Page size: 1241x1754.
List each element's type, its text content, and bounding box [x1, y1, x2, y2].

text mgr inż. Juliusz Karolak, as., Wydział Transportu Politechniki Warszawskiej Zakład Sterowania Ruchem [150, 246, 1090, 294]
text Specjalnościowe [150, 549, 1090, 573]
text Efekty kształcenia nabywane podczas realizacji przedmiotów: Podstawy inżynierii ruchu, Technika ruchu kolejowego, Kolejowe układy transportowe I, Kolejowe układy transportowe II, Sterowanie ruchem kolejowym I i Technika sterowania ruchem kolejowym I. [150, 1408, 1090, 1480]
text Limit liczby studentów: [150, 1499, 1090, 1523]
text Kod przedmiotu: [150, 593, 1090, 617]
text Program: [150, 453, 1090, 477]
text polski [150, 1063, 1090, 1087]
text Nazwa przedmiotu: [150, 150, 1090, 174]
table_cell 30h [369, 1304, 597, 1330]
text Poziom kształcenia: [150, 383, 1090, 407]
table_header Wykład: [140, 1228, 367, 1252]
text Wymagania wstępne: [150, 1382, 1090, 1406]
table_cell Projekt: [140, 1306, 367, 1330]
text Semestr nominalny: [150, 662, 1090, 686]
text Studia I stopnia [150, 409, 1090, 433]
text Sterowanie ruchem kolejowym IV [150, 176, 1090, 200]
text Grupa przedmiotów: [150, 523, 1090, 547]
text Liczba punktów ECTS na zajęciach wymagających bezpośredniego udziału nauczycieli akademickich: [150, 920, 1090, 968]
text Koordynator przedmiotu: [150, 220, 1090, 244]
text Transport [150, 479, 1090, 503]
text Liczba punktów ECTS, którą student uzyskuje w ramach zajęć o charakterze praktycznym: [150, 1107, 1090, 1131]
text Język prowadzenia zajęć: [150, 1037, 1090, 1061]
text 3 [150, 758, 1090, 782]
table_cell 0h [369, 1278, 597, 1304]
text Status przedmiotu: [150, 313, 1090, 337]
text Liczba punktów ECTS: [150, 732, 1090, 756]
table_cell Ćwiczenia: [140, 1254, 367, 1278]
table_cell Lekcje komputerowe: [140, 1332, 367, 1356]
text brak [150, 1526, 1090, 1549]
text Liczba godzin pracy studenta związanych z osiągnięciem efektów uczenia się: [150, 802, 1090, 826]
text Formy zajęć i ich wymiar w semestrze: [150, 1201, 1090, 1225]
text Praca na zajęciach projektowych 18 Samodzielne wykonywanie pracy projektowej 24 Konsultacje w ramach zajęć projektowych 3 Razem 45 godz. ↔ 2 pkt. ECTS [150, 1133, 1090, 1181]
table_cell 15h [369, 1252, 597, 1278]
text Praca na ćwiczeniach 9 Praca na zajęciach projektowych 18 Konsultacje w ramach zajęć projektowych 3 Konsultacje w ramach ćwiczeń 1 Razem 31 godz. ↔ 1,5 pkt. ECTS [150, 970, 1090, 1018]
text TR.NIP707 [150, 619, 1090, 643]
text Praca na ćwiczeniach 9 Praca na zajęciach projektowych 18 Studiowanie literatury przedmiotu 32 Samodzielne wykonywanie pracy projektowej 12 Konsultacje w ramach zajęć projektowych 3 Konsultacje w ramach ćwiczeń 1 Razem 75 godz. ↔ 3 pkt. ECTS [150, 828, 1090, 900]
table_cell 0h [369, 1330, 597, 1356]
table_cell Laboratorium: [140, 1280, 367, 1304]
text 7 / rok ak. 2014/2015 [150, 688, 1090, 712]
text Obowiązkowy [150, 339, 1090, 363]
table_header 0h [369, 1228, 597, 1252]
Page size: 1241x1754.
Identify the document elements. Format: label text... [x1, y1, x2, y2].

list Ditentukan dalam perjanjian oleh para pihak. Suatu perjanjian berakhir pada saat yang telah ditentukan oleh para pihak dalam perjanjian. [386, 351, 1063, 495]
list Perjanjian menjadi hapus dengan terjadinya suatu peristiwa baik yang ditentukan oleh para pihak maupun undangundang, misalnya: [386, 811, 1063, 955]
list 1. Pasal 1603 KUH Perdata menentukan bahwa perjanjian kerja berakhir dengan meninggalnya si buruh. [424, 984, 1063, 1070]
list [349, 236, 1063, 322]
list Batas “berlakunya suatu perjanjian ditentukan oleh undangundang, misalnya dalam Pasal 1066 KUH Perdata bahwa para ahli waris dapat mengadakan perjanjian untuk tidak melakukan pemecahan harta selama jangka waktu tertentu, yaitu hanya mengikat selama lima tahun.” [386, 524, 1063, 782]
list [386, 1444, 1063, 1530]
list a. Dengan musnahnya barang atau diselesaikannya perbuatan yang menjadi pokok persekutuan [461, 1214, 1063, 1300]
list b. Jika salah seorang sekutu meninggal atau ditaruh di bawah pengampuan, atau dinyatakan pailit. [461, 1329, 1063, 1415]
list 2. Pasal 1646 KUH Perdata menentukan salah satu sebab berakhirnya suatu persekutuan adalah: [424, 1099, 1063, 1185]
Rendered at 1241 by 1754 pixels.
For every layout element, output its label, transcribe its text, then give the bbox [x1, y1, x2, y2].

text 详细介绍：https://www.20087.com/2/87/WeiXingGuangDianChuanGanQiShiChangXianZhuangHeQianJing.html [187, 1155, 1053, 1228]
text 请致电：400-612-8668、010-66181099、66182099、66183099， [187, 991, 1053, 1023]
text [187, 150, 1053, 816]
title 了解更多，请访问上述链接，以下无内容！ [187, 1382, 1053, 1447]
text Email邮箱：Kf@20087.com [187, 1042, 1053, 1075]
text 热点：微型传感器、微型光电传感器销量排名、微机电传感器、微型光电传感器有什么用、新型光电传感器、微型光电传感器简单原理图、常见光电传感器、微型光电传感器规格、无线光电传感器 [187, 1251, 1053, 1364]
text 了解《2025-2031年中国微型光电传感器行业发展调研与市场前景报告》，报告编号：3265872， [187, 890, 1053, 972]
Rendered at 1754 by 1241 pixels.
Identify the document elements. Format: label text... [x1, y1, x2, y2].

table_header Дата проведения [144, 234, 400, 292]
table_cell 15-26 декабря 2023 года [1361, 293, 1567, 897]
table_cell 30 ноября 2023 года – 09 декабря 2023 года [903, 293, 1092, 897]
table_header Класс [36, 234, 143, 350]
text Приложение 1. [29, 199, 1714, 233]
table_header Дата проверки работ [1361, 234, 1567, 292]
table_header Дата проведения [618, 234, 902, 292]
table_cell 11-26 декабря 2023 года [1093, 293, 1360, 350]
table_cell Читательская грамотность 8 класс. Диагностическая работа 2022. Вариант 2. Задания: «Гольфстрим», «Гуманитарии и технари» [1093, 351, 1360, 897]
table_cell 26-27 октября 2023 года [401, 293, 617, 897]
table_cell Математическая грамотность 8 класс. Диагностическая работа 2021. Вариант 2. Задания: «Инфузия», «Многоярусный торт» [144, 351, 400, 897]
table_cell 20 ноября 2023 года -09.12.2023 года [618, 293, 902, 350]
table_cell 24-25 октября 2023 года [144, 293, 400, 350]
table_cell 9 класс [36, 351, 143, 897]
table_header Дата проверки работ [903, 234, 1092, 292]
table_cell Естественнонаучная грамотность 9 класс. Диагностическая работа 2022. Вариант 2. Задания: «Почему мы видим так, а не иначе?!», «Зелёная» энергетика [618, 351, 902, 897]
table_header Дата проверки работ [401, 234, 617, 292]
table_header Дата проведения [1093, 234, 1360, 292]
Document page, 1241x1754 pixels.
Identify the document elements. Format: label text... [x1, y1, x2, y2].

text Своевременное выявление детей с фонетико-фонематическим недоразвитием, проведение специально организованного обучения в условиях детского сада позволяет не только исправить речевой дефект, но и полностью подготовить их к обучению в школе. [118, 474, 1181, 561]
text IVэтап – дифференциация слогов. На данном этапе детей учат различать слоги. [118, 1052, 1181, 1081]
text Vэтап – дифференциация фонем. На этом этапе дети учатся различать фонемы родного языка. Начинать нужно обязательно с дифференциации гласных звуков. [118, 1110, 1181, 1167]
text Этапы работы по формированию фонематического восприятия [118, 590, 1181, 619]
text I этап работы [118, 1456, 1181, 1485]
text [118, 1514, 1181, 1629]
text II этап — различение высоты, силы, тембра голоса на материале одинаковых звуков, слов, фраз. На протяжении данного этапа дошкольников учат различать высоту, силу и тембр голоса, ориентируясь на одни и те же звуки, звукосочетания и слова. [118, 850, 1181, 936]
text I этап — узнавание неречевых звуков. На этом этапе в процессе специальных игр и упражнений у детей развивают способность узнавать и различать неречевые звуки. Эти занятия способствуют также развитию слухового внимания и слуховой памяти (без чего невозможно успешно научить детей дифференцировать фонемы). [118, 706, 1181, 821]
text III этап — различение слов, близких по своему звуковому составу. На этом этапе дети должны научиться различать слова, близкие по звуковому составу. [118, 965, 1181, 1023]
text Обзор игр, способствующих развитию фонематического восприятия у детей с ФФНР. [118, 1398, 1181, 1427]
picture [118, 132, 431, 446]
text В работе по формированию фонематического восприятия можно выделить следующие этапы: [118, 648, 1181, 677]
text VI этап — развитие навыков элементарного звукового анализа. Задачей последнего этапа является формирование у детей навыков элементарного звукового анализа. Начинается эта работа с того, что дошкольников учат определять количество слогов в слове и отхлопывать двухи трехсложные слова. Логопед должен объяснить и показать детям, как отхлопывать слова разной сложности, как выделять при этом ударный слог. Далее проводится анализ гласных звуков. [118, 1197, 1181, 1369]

======

- **To do**
Out of the entries above, write out only the lines between the line holding "text [187, 150, 1053, 816]" and the line holding "Rendered at 1754 by 1241 pixels.", inclusive, each exactly as given.

- **Task response**
text [187, 150, 1053, 816]
title 了解更多，请访问上述链接，以下无内容！ [187, 1382, 1053, 1447]
text Email邮箱：Kf@20087.com [187, 1042, 1053, 1075]
text 热点：微型传感器、微型光电传感器销量排名、微机电传感器、微型光电传感器有什么用、新型光电传感器、微型光电传感器简单原理图、常见光电传感器、微型光电传感器规格、无线光电传感器 [187, 1251, 1053, 1364]
text 了解《2025-2031年中国微型光电传感器行业发展调研与市场前景报告》，报告编号：3265872， [187, 890, 1053, 972]
Rendered at 1754 by 1241 pixels.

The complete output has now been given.